Entre los beneficios que ofrece la terapia sexual, podemos indicar:

  • aumenta la autoconciencia y la intimidad con el propio cuerpo;
  • ayuda a superar los miedos y deshacerse del trauma;
  • mejora la comunicación y la conexión con el compañero;
  • desbloquea inhibiciones;
  • confiere calidad de vida al desmitificar causas y síntomas de insatisfacción sexual;
  • brinda apoyo y asesoramiento efectivos;
  • desarrolla autoestima y confianza en sí mismo, impactando no solo en la vida sexual sino también en el bienestar en general.

Es decir, consulta con el terapeuta sexual. Siempre es bienvenido. Pero en casos de dispareunia, representa un recurso especialmente prometedor y ventajoso.

¿Cómo elegir el sexólogo o terapeuta sexual?
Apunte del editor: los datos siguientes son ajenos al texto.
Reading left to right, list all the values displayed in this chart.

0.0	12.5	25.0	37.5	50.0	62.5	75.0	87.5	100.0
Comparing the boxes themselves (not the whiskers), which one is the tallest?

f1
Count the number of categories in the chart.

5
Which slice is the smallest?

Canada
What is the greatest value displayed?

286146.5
Para que las sesiones alcancen sus objetivos máximos, es interesante buscar un profesional cuyo perfil refleje empatía.. Dado que esta condición es muy particular, corresponde al paciente analizar la compatibilidad entre su forma de ser y el perfil del sexólogo más conveniente para promover conversaciones cómodas.
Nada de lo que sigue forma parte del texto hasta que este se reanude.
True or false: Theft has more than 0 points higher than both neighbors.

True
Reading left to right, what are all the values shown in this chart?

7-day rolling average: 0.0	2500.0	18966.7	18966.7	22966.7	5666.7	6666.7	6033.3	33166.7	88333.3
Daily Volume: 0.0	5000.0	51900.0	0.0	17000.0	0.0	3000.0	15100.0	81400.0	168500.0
No hay nada nuevo en esto. Bueno, cuando buscamos un nutricionista, dermatólogo, ginecólogo … cualquier especialidad médica, también buscamos a alguien que pueda hacernos sentir más cómodos.

Además de la elección del profesional, el entorno del tratamiento es igualmente relevante para el progreso y el éxito de la terapia. Las prácticas que transmiten una sensación de calidez, en direcciones oportunas, pueden ser soluciones excelentes. Pero hay una característica aún más facilitadora: la terapia en línea.

Más privacidad y seguridad.

A través de plataformas como , puede programar y mantener sesiones con el sexóloga en línea de su elección en el momento y lugar más conveniente. La confidencialidad y la seguridad son prioridades en este modelo de consulta. Todo el sistema de plataforma y la dinámica de consulta están diseñados para garantizar la privacidad y confidencialidad del paciente.

Las soluciones, como puede concluir, son variadas y se adaptan a diferentes necesidades de tratamiento. El mayor error en relación con dispareunia está tratando de ignorarlo.

Ninguna mujer debe "acostumbrarse" al dolor o guardarlo para sí misma. Al notar cualquier molestia, exprese a su pareja. La sinceridad también es importante en estos momentos. El diálogo siempre se aproxima y fortalece la relación.

Un dispareunia no se puede resolver por sí solo. Nunca se trata de aprender a soportar el dolor. Es esencial buscar consejo médico y eliminar cualquier posibilidad de enfermedad u otros problemas que las molestias puedan indicar.

Si encuentra que el dolor tiene causas psíquicas, vale la pena la misma recomendación: obtenga ayuda profesional. No hay razón para privarse del placer cuando la terapia sexual es accesible para ofrecer soluciones prácticas y transformadoras.